Tagged: John Le Carre

Review – A Most Wanted Man (2014)

Director: Anton Corbijn

Starring: Philip Seymour Hoffman, Rachel McAdams, Grigoriy Dobrygin, Willem Dafoe, Nina Hoss, Robin Wright, Daniel Brühl

Most Wanted ManIt is a bitter sweet time to be a film lover as new films from the late Philip Seymour Hoffman continue to hit the screen. The latest of them is Anton Corbijn’s slow burning spy thriller A Most Wanted Man.

With the 9/11 attacks having been planned from Hamburg, the German port city has become a key counterterrorist hub in the years since. There we meet the rumpled and weary Gunter Bachmann, head of a German counterterrorism unit. Constantly butting heads with Hamburg intelligence head Dieter Mohr who want to see more arrests, Gunter is interested in playing a longer game. As he explains, it is about using the minnow to catch the barracuda, and using the barracuda to catch the shark. Both have their sights set on Issa Karpov, a mysterious Chechen refugee with past militant links, who has arrived in Hamburg seeking to claim a multi-million Euro inheritance. For Dieter, Karpov is a prize, for Gunter he is a minnow with which he can catch the barracuda he his team has been tailing for years.
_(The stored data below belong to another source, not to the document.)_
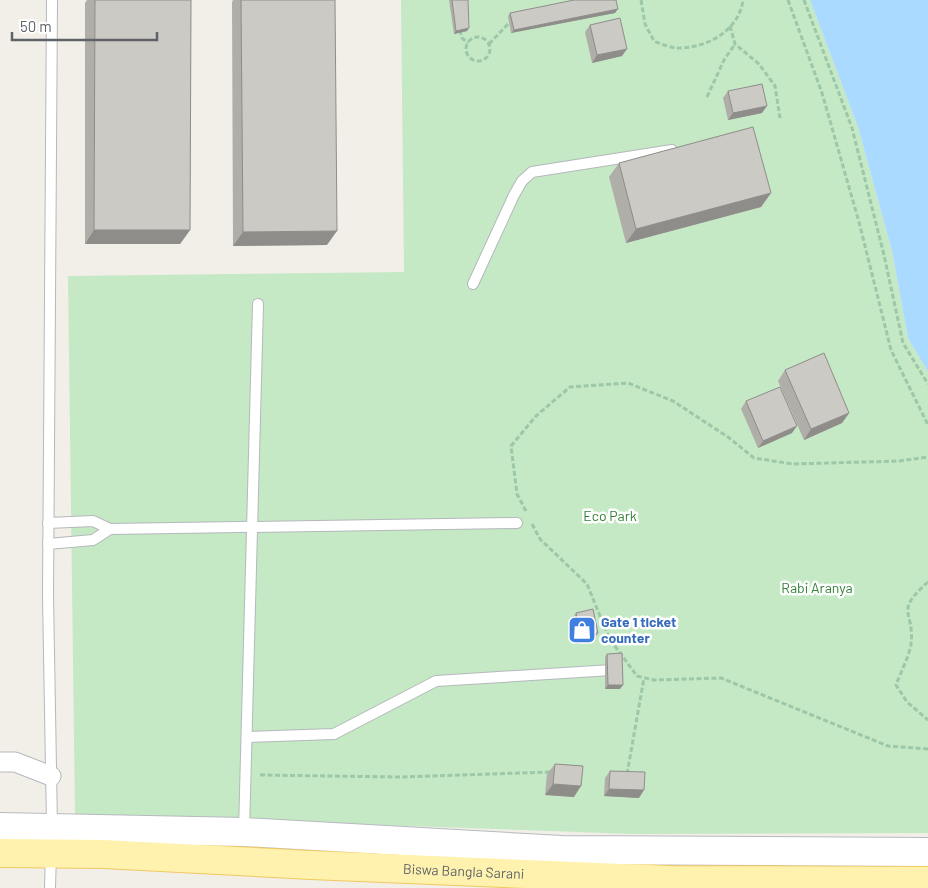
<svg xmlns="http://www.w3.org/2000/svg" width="928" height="888" font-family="Barlow,sans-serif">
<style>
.green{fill:#c5e8c5}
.water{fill:#aadaff}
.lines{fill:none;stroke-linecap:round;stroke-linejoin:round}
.lane-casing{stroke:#b5b8bc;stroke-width:12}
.street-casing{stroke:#b5b8bc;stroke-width:21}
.secondary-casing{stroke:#b6babf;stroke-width:30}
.primary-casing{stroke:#f2c960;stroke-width:30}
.path{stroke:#9cc7a9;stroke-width:3;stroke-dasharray:5 2.5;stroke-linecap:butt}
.lane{stroke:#fff;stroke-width:10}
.street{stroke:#fff;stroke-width:19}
.secondary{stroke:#fff;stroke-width:28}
.primary{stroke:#fff2af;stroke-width:28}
.wall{fill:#afaea9}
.shaded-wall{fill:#8f8d8a}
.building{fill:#cccac5;stroke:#8f8d8a}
.labels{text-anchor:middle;stroke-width:5;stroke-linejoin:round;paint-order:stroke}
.park-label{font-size:14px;fill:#348238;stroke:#fff}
.shop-label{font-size:14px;font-weight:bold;fill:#366cbe;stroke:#fff;text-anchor:start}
.street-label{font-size:14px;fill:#5f6368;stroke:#fff}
</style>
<rect width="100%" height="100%" fill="#f1efe8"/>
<polygon class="green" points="401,0 810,0 858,127 892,251 908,338 928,372 928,833 632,834 75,814 68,276 404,272"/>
<polygon class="water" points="810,0 928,0 928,372 908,338 892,251 858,127"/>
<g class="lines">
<defs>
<g id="lane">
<polyline points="473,284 514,195 522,181 532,172 672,150"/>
<polyline points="110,529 517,523"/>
<polyline points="48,544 93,540 110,529 93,521 48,523"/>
<polyline points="248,737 334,734 436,681 612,670"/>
<polyline points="52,826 48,595 52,0"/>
<polyline points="244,831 258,304"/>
<polyline points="50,888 51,853"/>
</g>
<polyline id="street" points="0,762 15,762 51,776"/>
<polyline id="secondary" points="0,827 244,832 561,850 928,852"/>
<g id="primary">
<path id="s1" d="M0,853l103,1 208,11 359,15 258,1"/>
</g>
</defs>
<use href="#lane" class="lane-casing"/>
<use href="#street" class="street-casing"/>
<use href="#secondary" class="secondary-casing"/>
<use href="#primary" class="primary-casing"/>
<g class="path">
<path d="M641,0l4,24 9,17c7,3 15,6 22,7 30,1 63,-17 67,-48"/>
<polyline points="788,0 822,93 859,222 891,350 928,425"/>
<polyline points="804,0 852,128 884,255 903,343 928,384"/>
<polyline points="730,26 735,44 759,64 775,86 780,118"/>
<polyline points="460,30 462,38 468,43"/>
<circle cx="478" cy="49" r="12"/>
<polyline points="489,44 508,24"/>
<polyline points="707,97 724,60 735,44"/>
<polyline points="526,511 517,494 511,446 536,416 570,387 628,383 673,401 728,437 754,458 793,464 899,461 928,457"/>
<polyline points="532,524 540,539 587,584 609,638 637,676 654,680 721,678 888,746 928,749"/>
<path d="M928,582c-35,31 -13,28 -17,62 -1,10 -11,30 -15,41l11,17 21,18"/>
<polyline points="627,774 644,678"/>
<polyline points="260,775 400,777 551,772"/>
</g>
<use href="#lane" class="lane"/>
<use href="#street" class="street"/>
<use href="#secondary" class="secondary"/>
<use href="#primary" class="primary"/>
</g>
<g class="wall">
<polygon points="87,0 191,0 190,230 180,244 85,244 85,3"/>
<polygon points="233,0 335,0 327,245 233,246 232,2"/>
<polygon points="449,0 468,0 467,31 454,34"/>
<polygon points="510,13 615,13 511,33 508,16"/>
<polygon points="590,25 622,56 592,63 585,32"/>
<polygon points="728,91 762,113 728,120 723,98"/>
<polygon points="619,163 771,193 761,207 626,243 609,177"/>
<polygon points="785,370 849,413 842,423 804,440 778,381"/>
<polygon points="746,401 792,433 758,448 741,409"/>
<polygon points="576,613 593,640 576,644 571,620"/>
<polygon points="607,654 620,689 605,689 605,657"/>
<polygon points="555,764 574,797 545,795 547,774"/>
<polygon points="610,771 639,798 604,796 605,778"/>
</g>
<g class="shaded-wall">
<polygon points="618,9 615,13 511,33 514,30"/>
<polygon points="469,28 467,31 454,34 456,31"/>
<polygon points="627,49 622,56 592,63 597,55"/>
<polygon points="767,106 762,113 728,120 733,113"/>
<polygon points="771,193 761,207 626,243 636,229"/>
<polygon points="94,230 190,230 180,244 85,244"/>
<polygon points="337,231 327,245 233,246 243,232"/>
<polygon points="849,413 842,423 804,440 811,429"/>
<polygon points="797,426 792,433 758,448 763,441"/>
<polygon points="598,633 593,640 576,644 581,636"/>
<polygon points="608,685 623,685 620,689 605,689"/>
<polygon points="553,784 581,786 574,797 545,795"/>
<polygon points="609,789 644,790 639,798 604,796"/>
</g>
<g class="building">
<polygon points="95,0 191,0 190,230 94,230"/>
<polygon points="241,0 335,0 337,231 243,232"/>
<polygon points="452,0 468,0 469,28 456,31"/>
<polygon points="574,0 616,0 618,9 514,30 510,13"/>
<polygon points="620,18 627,49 597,55 590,25"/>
<polygon points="762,84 767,106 733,113 728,91"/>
<polygon points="753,127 771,193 636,229 619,163"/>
<polygon points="824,353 849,413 811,429 785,370"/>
<polygon points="780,387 797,426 763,441 746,401"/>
<polygon points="593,609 598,633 581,636 576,613"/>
<polygon points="622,653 623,685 608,685 607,654"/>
<polygon points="555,764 583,766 581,786 553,784"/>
<polygon points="610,771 645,772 644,790 609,789"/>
</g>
<defs>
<symbol id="shop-square" viewBox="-11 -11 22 22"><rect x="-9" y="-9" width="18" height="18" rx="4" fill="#3f7fe0" stroke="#fff"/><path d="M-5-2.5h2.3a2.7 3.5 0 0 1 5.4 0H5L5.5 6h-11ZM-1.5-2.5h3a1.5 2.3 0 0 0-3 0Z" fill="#fff"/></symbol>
</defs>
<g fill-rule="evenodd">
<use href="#shop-square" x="566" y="614" width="32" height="32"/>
</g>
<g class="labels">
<g class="park-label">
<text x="610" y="521">Eco Park</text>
<text x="817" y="593">Rabi Aranya</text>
</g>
<g class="shop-label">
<text x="601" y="627">Gate 1 ticket<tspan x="601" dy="16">counter</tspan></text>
</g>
<g class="street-label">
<text dy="5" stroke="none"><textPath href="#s1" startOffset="464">Biswa Bangla Sarani</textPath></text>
</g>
</g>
<path d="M12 32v8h145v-8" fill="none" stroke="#5f6368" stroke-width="2.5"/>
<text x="20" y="32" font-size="15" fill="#5f6368" stroke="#ffffff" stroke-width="4" paint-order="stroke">50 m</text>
</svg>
Being based on a John le Carré novel, A Most Wanted Man obviously does not deliver a spy thriller in the James Bond mould. There is a distinct lack of explosions, chases and action set pieces of any kind. Rather, this is classic espionage in a post-9/11 context. Corbijn’s film takes us into the morally dubious world of intelligence gathering where nothing is straight forward, nothing is black and white. We encounter rival agencies with rival motives, working together when it is convenient, and behind each other’s backs when that is. The result for the viewer is that we are left not just wondering who are the good guys and who are the bad guys, but whether there are good guys and bad guys at all.

This uncertainty about who to side with is reinforced by a structure which sees us move between apparent protagonists for much of the first half of the film. It takes a while for the film to settle into a fixed point of view. The ensemble cast features a number of Americans playing Germans, while impressive German actors like Nina Hoss and Daniel Brühl are reduced to minor roles. Of the Americans, some (Hoffman) do a more convincing job with their accent than others (McAdams).

Anton Corbijn, who came to feature filmmaking from music videos, is a very precise filmmaker, and in serving le Carré’s densely layered plot, he delivers a meticulously crafted film. With cinematography from Frenchman Benoît Delhomme, A Most Wanted Man is also a sharp looking film.

A subdued film that is at times quite slow, A Most Wanted Man is interesting without being truly compelling.